- SHORT PROBLEM 1 -
Reproduce the data rows from the first row down through the line containing "v(-92.08, -20) *", with both ends included and the pictures left out.

- SUPPLIED TEXT -
######
Borsuk–Ulam theorem:

If you crumple a ball and run a steam roller over it there are at least two antipodal points touching.

Answer 38

No surjection f from S to its powerset. If so, let T = {x in S | x notin f(x)}. Must be some y such that f(y)=T. Then y in T iff y notin T!#

(140 characters, nothing fancy)

Answer 39

This question is actually much older than what it appears to be. The famous fundamental anagram of calculus (Newton, 1676)

6accdae13eff7i3l9n4o4qrr4s8t12ux

is an anagram of the Latin

Data aequatione quotcunque fluentes quantitates involvente, fluxiones invenire; et vice versa

(less than 140 symbols). In modern English it means

Given an equation involving any number of fluent quantities to find the fluxions, and vice versa

or, in Arnold's interpretation

It is useful to solve differential equations

Answer 40

This is based on a real tweet of Ryan O'Donnell on the proof of MIP*=RE which disproves Connes' Embedding Conjecture from 1976.
######
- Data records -

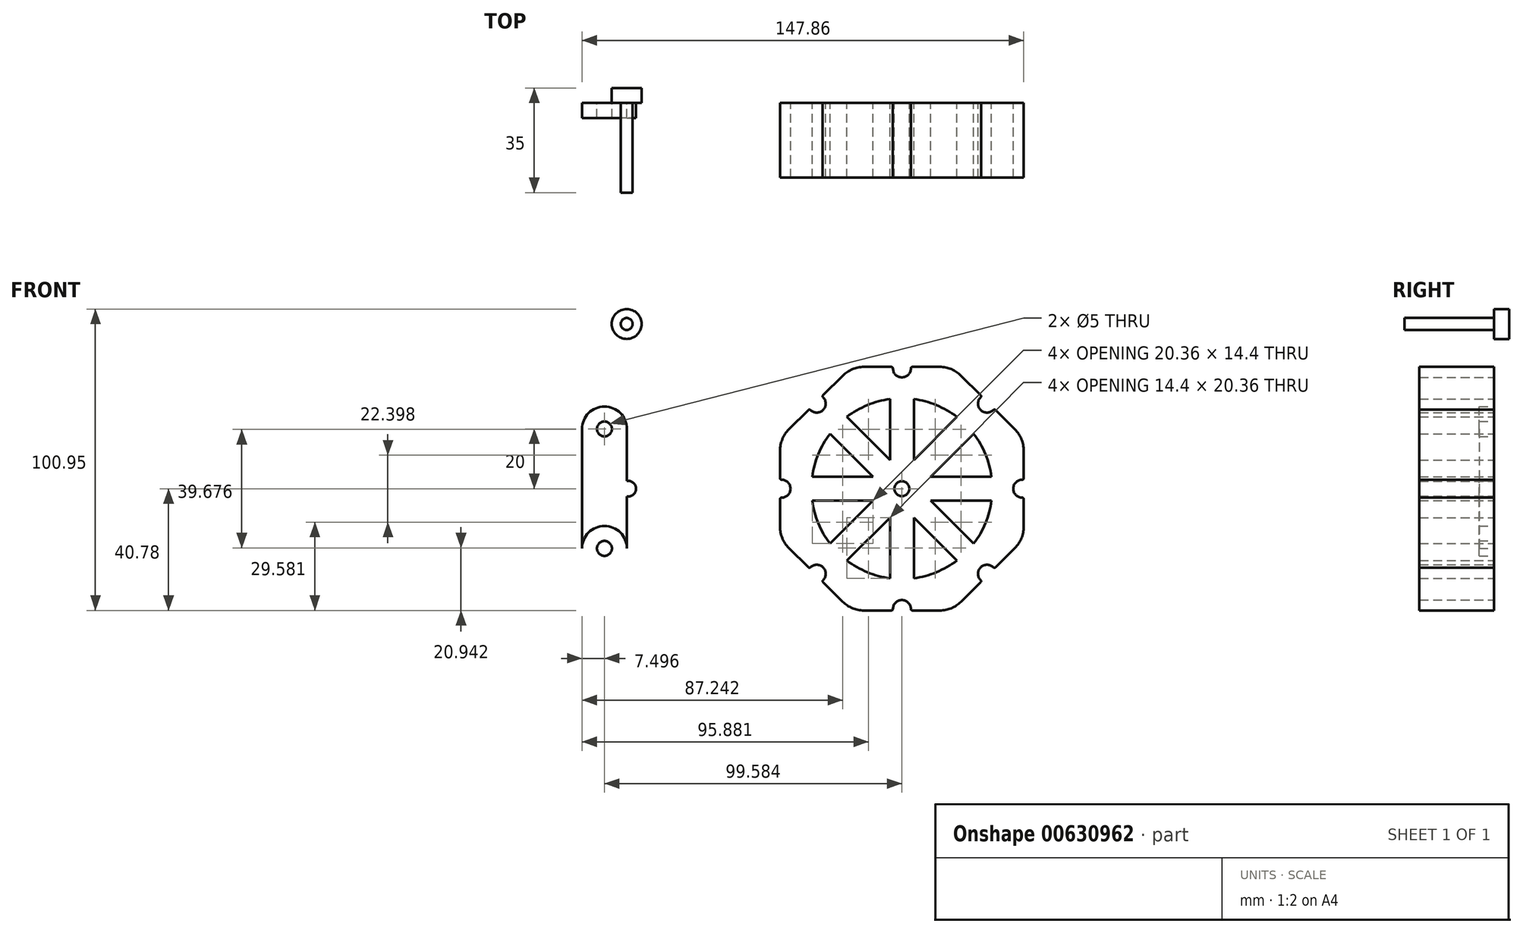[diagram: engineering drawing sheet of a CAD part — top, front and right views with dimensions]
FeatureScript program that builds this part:
annotation { "Feature Type Name" : "Feature", "Feature Type Description" : "" }
export const myFeature = defineFeature(function(context is Context, id is Id, definition is map)
    precondition{}
    {
        {
            var Q0;
            Q0=qCreatedBy(makeId("Front.planeOp"),FACE);
            var sketch = newSketch(context, id + "F0", { "sketchPlane" : qUnion([Q0])});
            skLineSegment(sketch, "E0.bottom", {"start": v(-107.08, 20) * mm, "end": v(-92.08, 20) * mm});
            skLineSegment(sketch, "E0.top", {"start": v(-107.08, 0) * mm, "end": v(-92.08, 0) * mm});
            skLineSegment(sketch, "E0.left", {"start": v(-107.08, 20) * mm, "end": v(-107.08, 0) * mm});
            skLineSegment(sketch, "E0.right", {"start": v(-92.08, 20) * mm, "end": v(-92.08, 0) * mm});
            skCircle(sketch, "E1", {"center": v(-99.58, 20) * mm, "radius": 7.5 * mm});
            skCircle(sketch, "E2", {"center": v(-99.58, 20) * mm, "radius": 2.5 * mm});
            skLineSegment(sketch, "E3.bottom", {"start": v(-92.08, 0) * mm, "end": v(-91.58, 0) * mm});
            skLineSegment(sketch, "E3.top", {"start": v(-92.08, 2.6) * mm, "end": v(-91.58, 2.6) * mm});
            skLineSegment(sketch, "E3.left", {"start": v(-92.08, 0) * mm, "end": v(-92.08, 2.6) * mm});
            skLineSegment(sketch, "E3.right", {"start": v(-91.58, 0) * mm, "end": v(-91.58, 2.6) * mm});
            skArc(sketch, "E4", {"start": v(-91.58, 2.6) * mm, "mid": v(-89.75, 1.84) * mm, "end": v(-88.98, 0) * mm});
            skLineSegment(sketch, "E5.MirrorCS", {"start": v(-107.08, -20) * mm, "end": v(-107.08, 0) * mm});
            skCircle(sketch, "E6.MirrorC", {"center": v(-99.58, -20) * mm, "radius": 7.5 * mm});
            skCircle(sketch, "E7.MirrorC", {"center": v(-99.58, -20) * mm, "radius": 2.5 * mm});
            skLineSegment(sketch, "E8.MirrorCS", {"start": v(-92.08, -20) * mm, "end": v(-92.08, 0) * mm});
            skLineSegment(sketch, "E9.MirrorCS", {"start": v(-92.08, -2.6) * mm, "end": v(-91.58, -2.6) * mm});
            skArc(sketch, "E10.MirrorCS", {"start": v(-91.58, -2.6) * mm, "mid": v(-89.75, -1.84) * mm, "end": v(-88.98, 0) * mm});
            skLineSegment(sketch, "E11", {"start": v(0, 0) * mm, "end": v(67.99, 0) * mm, "construction": true});
            skLineSegment(sketch, "E12", {"start": v(0, 0) * mm, "end": v(48.28, 20) * mm, "construction": true});
            skLineSegment(sketch, "E13", {"start": v(0, 0) * mm, "end": v(48.28, -20) * mm, "construction": true});
            skLineSegment(sketch, "E14", {"start": v(48.28, -20) * mm, "end": v(48.28, 0) * mm, "construction": true});
            skLineSegment(sketch, "E15", {"start": v(48.28, 20) * mm, "end": v(48.28, 0) * mm, "construction": true});
            skLineSegment(sketch, "E16", {"start": v(40.78, -3.5) * mm, "end": v(40.78, -16.9) * mm});
            skLineSegment(sketch, "E17.bottom", {"start": v(40.28, 3) * mm, "end": v(40.28, 3) * mm});
            skLineSegment(sketch, "E17.top", {"start": v(40.28, -3) * mm, "end": v(40.28, -3) * mm});
            skLineSegment(sketch, "E17.left", {"start": v(40.28, 3) * mm, "end": v(40.28, -3) * mm, "construction": true});
            skArc(sketch, "E18", {"start": v(40.28, 3) * mm, "mid": v(37.28, 0) * mm, "end": v(40.28, -3) * mm});
            skPoint(sketch, "E19.newPointB", {"position": v(40.78, 16.9) * mm});
            skArc(sketch, "E19.filletArc", {"start": v(40.78, -3.5) * mm, "mid": v(40.64, -3.15) * mm, "end": v(40.28, -3) * mm});
            skLineSegment(sketch, "E20", {"start": v(40.78, 16.9) * mm, "end": v(40.78, 3.5) * mm});
            skArc(sketch, "E21.filletArc", {"start": v(40.28, 3) * mm, "mid": v(40.64, 3.15) * mm, "end": v(40.78, 3.5) * mm});
            skLineSegment(sketch, "E22", {"start": v(40.78, 3.5) * mm, "end": v(40.78, -3.5) * mm, "construction": true});
            skArc(sketch, "E23", {"start": v(40.78, -12.75) * mm, "mid": v(40.6, -14.7) * mm, "end": v(40.02, -16.58) * mm});
            skArc(sketch, "E24", {"start": v(40.78, 12.75) * mm, "mid": v(40.6, 14.7) * mm, "end": v(40.02, 16.58) * mm});
            skCircle(sketch, "E25", {"center": v(0, 0) * mm, "radius": 9 * mm, "construction": true});
            skCircle(sketch, "E26", {"center": v(0, 0) * mm, "radius": 30.28 * mm});
            skLineSegment(sketch, "E27", {"start": v(8.06, -4) * mm, "end": v(30.02, -4) * mm});
            skLineSegment(sketch, "E28", {"start": v(8.06, 4) * mm, "end": v(30.02, 4) * mm});
            skCircle(sketch, "E29", {"center": v(0, 0) * mm, "radius": 40.28 * mm, "construction": true});
            skLineSegment(sketch, "E30", {"start": v(23.64, 0) * mm, "end": v(23.64, 4) * mm, "construction": true});
            skLineSegment(sketch, "E31", {"start": v(23.64, 0) * mm, "end": v(23.64, -4) * mm, "construction": true});
            skLineSegment(sketch, "E32.1.0", {"start": v(2.87, 8.53) * mm, "end": v(18.4, 24.06) * mm});
            skLineSegment(sketch, "E32.1.1", {"start": v(8.53, 2.87) * mm, "end": v(24.06, 18.4) * mm});
            skArc(sketch, "E32.1.2", {"start": v(19.82, 37.86) * mm, "mid": v(18.3, 39.1) * mm, "end": v(16.58, 40.02) * mm});
            skLineSegment(sketch, "E32.1.3", {"start": v(16.9, 40.78) * mm, "end": v(26.36, 31.31) * mm});
            skArc(sketch, "E32.1.4", {"start": v(26.36, 30.6) * mm, "mid": v(26.51, 30.96) * mm, "end": v(26.36, 31.31) * mm});
            skArc(sketch, "E32.1.5", {"start": v(26.36, 30.6) * mm, "mid": v(26.36, 26.36) * mm, "end": v(30.6, 26.36) * mm});
            skArc(sketch, "E32.1.6", {"start": v(31.31, 26.36) * mm, "mid": v(30.96, 26.51) * mm, "end": v(30.6, 26.36) * mm});
            skLineSegment(sketch, "E32.1.7", {"start": v(31.31, 26.36) * mm, "end": v(40.78, 16.9) * mm});
            skArc(sketch, "E32.1.8", {"start": v(37.86, 19.82) * mm, "mid": v(39.1, 18.3) * mm, "end": v(40.02, 16.58) * mm});
            skLineSegment(sketch, "E32.2.0", {"start": v(-4, 8.06) * mm, "end": v(-4, 30.02) * mm});
            skLineSegment(sketch, "E32.2.1", {"start": v(4, 8.06) * mm, "end": v(4, 30.02) * mm});
            skArc(sketch, "E32.2.2", {"start": v(-12.75, 40.78) * mm, "mid": v(-14.7, 40.6) * mm, "end": v(-16.58, 40.02) * mm});
            skLineSegment(sketch, "E32.2.3", {"start": v(-16.9, 40.78) * mm, "end": v(-3.5, 40.78) * mm});
            skArc(sketch, "E32.2.4", {"start": v(-3, 40.28) * mm, "mid": v(-3.15, 40.64) * mm, "end": v(-3.5, 40.78) * mm});
            skArc(sketch, "E32.2.5", {"start": v(-3, 40.28) * mm, "mid": v(0, 37.28) * mm, "end": v(3, 40.28) * mm});
            skArc(sketch, "E32.2.6", {"start": v(3.5, 40.78) * mm, "mid": v(3.15, 40.64) * mm, "end": v(3, 40.28) * mm});
            skLineSegment(sketch, "E32.2.7", {"start": v(3.5, 40.78) * mm, "end": v(16.9, 40.78) * mm});
            skArc(sketch, "E32.2.8", {"start": v(12.75, 40.78) * mm, "mid": v(14.7, 40.6) * mm, "end": v(16.58, 40.02) * mm});
            skLineSegment(sketch, "E32.3.0", {"start": v(-8.53, 2.87) * mm, "end": v(-24.06, 18.4) * mm});
            skLineSegment(sketch, "E32.3.1", {"start": v(-2.87, 8.53) * mm, "end": v(-18.4, 24.06) * mm});
            skArc(sketch, "E32.3.2", {"start": v(-37.86, 19.82) * mm, "mid": v(-39.1, 18.3) * mm, "end": v(-40.02, 16.58) * mm});
            skLineSegment(sketch, "E32.3.3", {"start": v(-40.78, 16.9) * mm, "end": v(-31.31, 26.36) * mm});
            skArc(sketch, "E32.3.4", {"start": v(-30.6, 26.36) * mm, "mid": v(-30.96, 26.51) * mm, "end": v(-31.31, 26.36) * mm});
            skArc(sketch, "E32.3.5", {"start": v(-30.6, 26.36) * mm, "mid": v(-26.36, 26.36) * mm, "end": v(-26.36, 30.6) * mm});
            skArc(sketch, "E32.3.6", {"start": v(-26.36, 31.31) * mm, "mid": v(-26.51, 30.96) * mm, "end": v(-26.36, 30.6) * mm});
            skLineSegment(sketch, "E32.3.7", {"start": v(-26.36, 31.31) * mm, "end": v(-16.9, 40.78) * mm});
            skArc(sketch, "E32.3.8", {"start": v(-19.82, 37.86) * mm, "mid": v(-18.3, 39.1) * mm, "end": v(-16.58, 40.02) * mm});
            skLineSegment(sketch, "E32.4.0", {"start": v(-8.06, -4) * mm, "end": v(-30.02, -4) * mm});
            skLineSegment(sketch, "E32.4.1", {"start": v(-8.06, 4) * mm, "end": v(-30.02, 4) * mm});
            skArc(sketch, "E32.4.2", {"start": v(-40.78, -12.75) * mm, "mid": v(-40.6, -14.7) * mm, "end": v(-40.02, -16.58) * mm});
            skLineSegment(sketch, "E32.4.3", {"start": v(-40.78, -16.9) * mm, "end": v(-40.78, -3.5) * mm});
            skArc(sketch, "E32.4.4", {"start": v(-40.28, -3) * mm, "mid": v(-40.64, -3.15) * mm, "end": v(-40.78, -3.5) * mm});
            skArc(sketch, "E32.4.5", {"start": v(-40.28, -3) * mm, "mid": v(-37.28, 0) * mm, "end": v(-40.28, 3) * mm});
            skArc(sketch, "E32.4.6", {"start": v(-40.78, 3.5) * mm, "mid": v(-40.64, 3.15) * mm, "end": v(-40.28, 3) * mm});
            skLineSegment(sketch, "E32.4.7", {"start": v(-40.78, 3.5) * mm, "end": v(-40.78, 16.9) * mm});
            skArc(sketch, "E32.4.8", {"start": v(-40.78, 12.75) * mm, "mid": v(-40.6, 14.7) * mm, "end": v(-40.02, 16.58) * mm});
            skLineSegment(sketch, "E32.5.0", {"start": v(-2.87, -8.53) * mm, "end": v(-18.4, -24.06) * mm});
            skLineSegment(sketch, "E32.5.1", {"start": v(-8.53, -2.87) * mm, "end": v(-24.06, -18.4) * mm});
            skArc(sketch, "E32.5.2", {"start": v(-19.82, -37.86) * mm, "mid": v(-18.3, -39.1) * mm, "end": v(-16.58, -40.02) * mm});
            skLineSegment(sketch, "E32.5.3", {"start": v(-16.9, -40.78) * mm, "end": v(-26.36, -31.31) * mm});
            skArc(sketch, "E32.5.4", {"start": v(-26.36, -30.6) * mm, "mid": v(-26.51, -30.96) * mm, "end": v(-26.36, -31.31) * mm});
            skArc(sketch, "E32.5.5", {"start": v(-26.36, -30.6) * mm, "mid": v(-26.36, -26.36) * mm, "end": v(-30.6, -26.36) * mm});
            skArc(sketch, "E32.5.6", {"start": v(-31.31, -26.36) * mm, "mid": v(-30.96, -26.51) * mm, "end": v(-30.6, -26.36) * mm});
            skLineSegment(sketch, "E32.5.7", {"start": v(-31.31, -26.36) * mm, "end": v(-40.78, -16.9) * mm});
            skArc(sketch, "E32.5.8", {"start": v(-37.86, -19.82) * mm, "mid": v(-39.1, -18.3) * mm, "end": v(-40.02, -16.58) * mm});
            skLineSegment(sketch, "E32.6.0", {"start": v(4, -8.06) * mm, "end": v(4, -30.02) * mm});
            skLineSegment(sketch, "E32.6.1", {"start": v(-4, -8.06) * mm, "end": v(-4, -30.02) * mm});
            skArc(sketch, "E32.6.2", {"start": v(12.75, -40.78) * mm, "mid": v(14.7, -40.6) * mm, "end": v(16.58, -40.02) * mm});
            skLineSegment(sketch, "E32.6.3", {"start": v(16.9, -40.78) * mm, "end": v(3.5, -40.78) * mm});
            skArc(sketch, "E32.6.4", {"start": v(3, -40.28) * mm, "mid": v(3.15, -40.64) * mm, "end": v(3.5, -40.78) * mm});
            skArc(sketch, "E32.6.5", {"start": v(3, -40.28) * mm, "mid": v(0, -37.28) * mm, "end": v(-3, -40.28) * mm});
            skArc(sketch, "E32.6.6", {"start": v(-3.5, -40.78) * mm, "mid": v(-3.15, -40.64) * mm, "end": v(-3, -40.28) * mm});
            skLineSegment(sketch, "E32.6.7", {"start": v(-3.5, -40.78) * mm, "end": v(-16.9, -40.78) * mm});
            skArc(sketch, "E32.6.8", {"start": v(-12.75, -40.78) * mm, "mid": v(-14.7, -40.6) * mm, "end": v(-16.58, -40.02) * mm});
            skLineSegment(sketch, "E32.7.0", {"start": v(8.53, -2.87) * mm, "end": v(24.06, -18.4) * mm});
            skLineSegment(sketch, "E32.7.1", {"start": v(2.87, -8.53) * mm, "end": v(18.4, -24.06) * mm});
            skArc(sketch, "E32.7.2", {"start": v(37.86, -19.82) * mm, "mid": v(39.1, -18.3) * mm, "end": v(40.02, -16.58) * mm});
            skLineSegment(sketch, "E32.7.3", {"start": v(40.78, -16.9) * mm, "end": v(31.31, -26.36) * mm});
            skArc(sketch, "E32.7.4", {"start": v(30.6, -26.36) * mm, "mid": v(30.96, -26.51) * mm, "end": v(31.31, -26.36) * mm});
            skArc(sketch, "E32.7.5", {"start": v(30.6, -26.36) * mm, "mid": v(26.36, -26.36) * mm, "end": v(26.36, -30.6) * mm});
            skArc(sketch, "E32.7.6", {"start": v(26.36, -31.31) * mm, "mid": v(26.51, -30.96) * mm, "end": v(26.36, -30.6) * mm});
            skLineSegment(sketch, "E32.7.7", {"start": v(26.36, -31.31) * mm, "end": v(16.9, -40.78) * mm});
            skArc(sketch, "E32.7.8", {"start": v(19.82, -37.86) * mm, "mid": v(18.3, -39.1) * mm, "end": v(16.58, -40.02) * mm});
            skCircle(sketch, "E33", {"center": v(0, 0) * mm, "radius": 2.5 * mm});
            skCircle(sketch, "E34", {"center": v(-92.14, 55.17) * mm, "radius": 2 * mm});
            skCircle(sketch, "E35", {"center": v(-92.14, 55.17) * mm, "radius": 5 * mm});
            skSolve(sketch);
        }
        {
            var Q0;
            Q0=makeQuery(id+"F0.imprint","IMPRINT",FACE,{"disambiguationData":[TD([[makeQuery(id+"F0.imprint","IMPRINT",EDGE,{"derivedFrom":sQuery(id+"F0.wireOp",EDGE,"E0.top")}),1.0]])]});
            var Q1;
            {var subQ5=sQuery(id+"F0.wireOp",EDGE,"E0.top");Q1=makeQuery(id+"F0.imprint","IMPRINT",FACE,{"disambiguationData":[TD([[makeQuery(id+"F0.imprint","IMPRINT",EDGE,{"derivedFrom":subQ5}),-1.0]])]});}
            var Q2;
            {var subQ1=sQuery(id+"F0.wireOp",EDGE,"E0.bottom");var subQ3=sQuery(id+"F0.wireOp",EDGE,"E2");var subQ4=makeQuery(id+"F0.imprint","INTERSECT",VERTEX,{"disambiguationData":[OD(0.0)],"derivedFrom":[subQ1,subQ3]});Q2=makeQuery(id+"F0.imprint","IMPRINT",FACE,{"disambiguationData":[TD([[makeQuery(id+"F0.imprint","IMPRINT",EDGE,{"disambiguationData":[TD([[subQ4,-1.0]])],"derivedFrom":subQ3}),-1.0]])]});}
            var Q3;
            {var subQ1=sQuery(id+"F0.wireOp",EDGE,"E0.bottom");var subQ3=sQuery(id+"F0.wireOp",EDGE,"E2");var subQ4=makeQuery(id+"F0.imprint","INTERSECT",VERTEX,{"disambiguationData":[OD(0.0)],"derivedFrom":[subQ1,subQ3]});Q3=makeQuery(id+"F0.imprint","IMPRINT",FACE,{"disambiguationData":[TD([[makeQuery(id+"F0.imprint","IMPRINT",EDGE,{"disambiguationData":[TD([[subQ4,1.0]])],"derivedFrom":subQ3}),-1.0]])]});}
            var Q4;
            {var subQ1=sQuery(id+"F0.wireOp",EDGE,"E3.bottom");Q4=makeQuery(id+"F0.imprint","IMPRINT",FACE,{"disambiguationData":[TD([[makeQuery(id+"F0.imprint","IMPRINT",EDGE,{"derivedFrom":subQ1}),-1.0]])]});}
            var Q5;
            Q5=makeQuery(id+"F0.imprint","IMPRINT",FACE,{"disambiguationData":[TD([[makeQuery(id+"F0.imprint","IMPRINT",EDGE,{"derivedFrom":sQuery(id+"F0.wireOp",EDGE,"E3.bottom")}),1.0]])]});
            var Q6;
            Q6=makeQuery(id+"F0.imprint","IMPRINT",FACE,{"disambiguationData":[TD([[makeQuery(id+"F0.imprint","IMPRINT",EDGE,{"derivedFrom":sQuery(id+"F0.wireOp",EDGE,"E7.MirrorC")}),1.0]])]});
            extrude(context, id + "F1", {"entities" : qUnion([Q0, Q1, Q2, Q3, Q4, Q5, Q6]), "depth" : 5 * mm, "offsetDistance" : 25 * mm});
        }
        {
            var Q0;
            Q0=makeQuery(id+"F0.imprint","IMPRINT",FACE,{"disambiguationData":[TD([[makeQuery(id+"F0.imprint","IMPRINT",EDGE,{"derivedFrom":sQuery(id+"F0.wireOp",EDGE,"E33")}),-1.0]])]});
            var Q1;
            Q1=makeQuery(id+"F0.imprint","IMPRINT",FACE,{"disambiguationData":[TD([[makeQuery(id+"F0.imprint","IMPRINT",EDGE,{"derivedFrom":sQuery(id+"F0.wireOp",EDGE,"E18")}),-1.0]])]});
            extrude(context, id + "F2", {"entities" : qUnion([Q0, Q1]), "depth" : 25 * mm, "offsetDistance" : 25 * mm});
        }
        {
            var Q0;
            Q0=makeQuery(id+"F0.imprint","IMPRINT",FACE,{"disambiguationData":[TD([[makeQuery(id+"F0.imprint","IMPRINT",EDGE,{"derivedFrom":sQuery(id+"F0.wireOp",EDGE,"E34")}),1.0]])]});
            extrude(context, id + "F3", {"entities" : qUnion([Q0]), "depth" : 30 * mm, "offsetDistance" : 25 * mm});
        }
        {
            var Q0;
            Q0=makeQuery(id+"F0.imprint","IMPRINT",FACE,{"disambiguationData":[TD([[makeQuery(id+"F0.imprint","IMPRINT",EDGE,{"derivedFrom":sQuery(id+"F0.wireOp",EDGE,"E34")}),-1.0]])]});
            var Q1;
            Q1=makeQuery(id+"F0.imprint","IMPRINT",FACE,{"disambiguationData":[TD([[makeQuery(id+"F0.imprint","IMPRINT",EDGE,{"derivedFrom":sQuery(id+"F0.wireOp",EDGE,"E34")}),1.0]])]});
            extrude(context, id + "F4", {"entities" : qUnion([Q0, Q1]), "operationType" : NewBodyOperationType.ADD, "oppositeDirection" : true, "depth" : 5 * mm, "offsetDistance" : 25 * mm});
        }
    });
######
- SHORT PROBLEM 2 -
Rewrite everything in the supplied text from "No surjection f" down to "calculus (Newton, 1676)", replacing "surjection" with "onto map".

- EXPECTED OUTPUT 1 -
[diagram: engineering drawing sheet of a CAD part — top, front and right views with dimensions]
FeatureScript program that builds this part:
annotation { "Feature Type Name" : "Feature", "Feature Type Description" : "" }
export const myFeature = defineFeature(function(context is Context, id is Id, definition is map)
    precondition{}
    {
        {
            var Q0;
            Q0=qCreatedBy(makeId("Front.planeOp"),FACE);
            var sketch = newSketch(context, id + "F0", { "sketchPlane" : qUnion([Q0])});
            skLineSegment(sketch, "E0.bottom", {"start": v(-107.08, 20) * mm, "end": v(-92.08, 20) * mm});
            skLineSegment(sketch, "E0.top", {"start": v(-107.08, 0) * mm, "end": v(-92.08, 0) * mm});
            skLineSegment(sketch, "E0.left", {"start": v(-107.08, 20) * mm, "end": v(-107.08, 0) * mm});
            skLineSegment(sketch, "E0.right", {"start": v(-92.08, 20) * mm, "end": v(-92.08, 0) * mm});
            skCircle(sketch, "E1", {"center": v(-99.58, 20) * mm, "radius": 7.5 * mm});
            skCircle(sketch, "E2", {"center": v(-99.58, 20) * mm, "radius": 2.5 * mm});
            skLineSegment(sketch, "E3.bottom", {"start": v(-92.08, 0) * mm, "end": v(-91.58, 0) * mm});
            skLineSegment(sketch, "E3.top", {"start": v(-92.08, 2.6) * mm, "end": v(-91.58, 2.6) * mm});
            skLineSegment(sketch, "E3.left", {"start": v(-92.08, 0) * mm, "end": v(-92.08, 2.6) * mm});
            skLineSegment(sketch, "E3.right", {"start": v(-91.58, 0) * mm, "end": v(-91.58, 2.6) * mm});
            skArc(sketch, "E4", {"start": v(-91.58, 2.6) * mm, "mid": v(-89.75, 1.84) * mm, "end": v(-88.98, 0) * mm});
            skLineSegment(sketch, "E5.MirrorCS", {"start": v(-107.08, -20) * mm, "end": v(-107.08, 0) * mm});
            skCircle(sketch, "E6.MirrorC", {"center": v(-99.58, -20) * mm, "radius": 7.5 * mm});
            skCircle(sketch, "E7.MirrorC", {"center": v(-99.58, -20) * mm, "radius": 2.5 * mm});
            skLineSegment(sketch, "E8.MirrorCS", {"start": v(-92.08, -20) * mm, "end": v(-92.08, 0) * mm});

- EXPECTED OUTPUT 2 -
No onto map f from S to its powerset. If so, let T = {x in S | x notin f(x)}. Must be some y such that f(y)=T. Then y in T iff y notin T!#

(140 characters, nothing fancy)

Answer 39

This question is actually much older than what it appears to be. The famous fundamental anagram of calculus (Newton, 1676)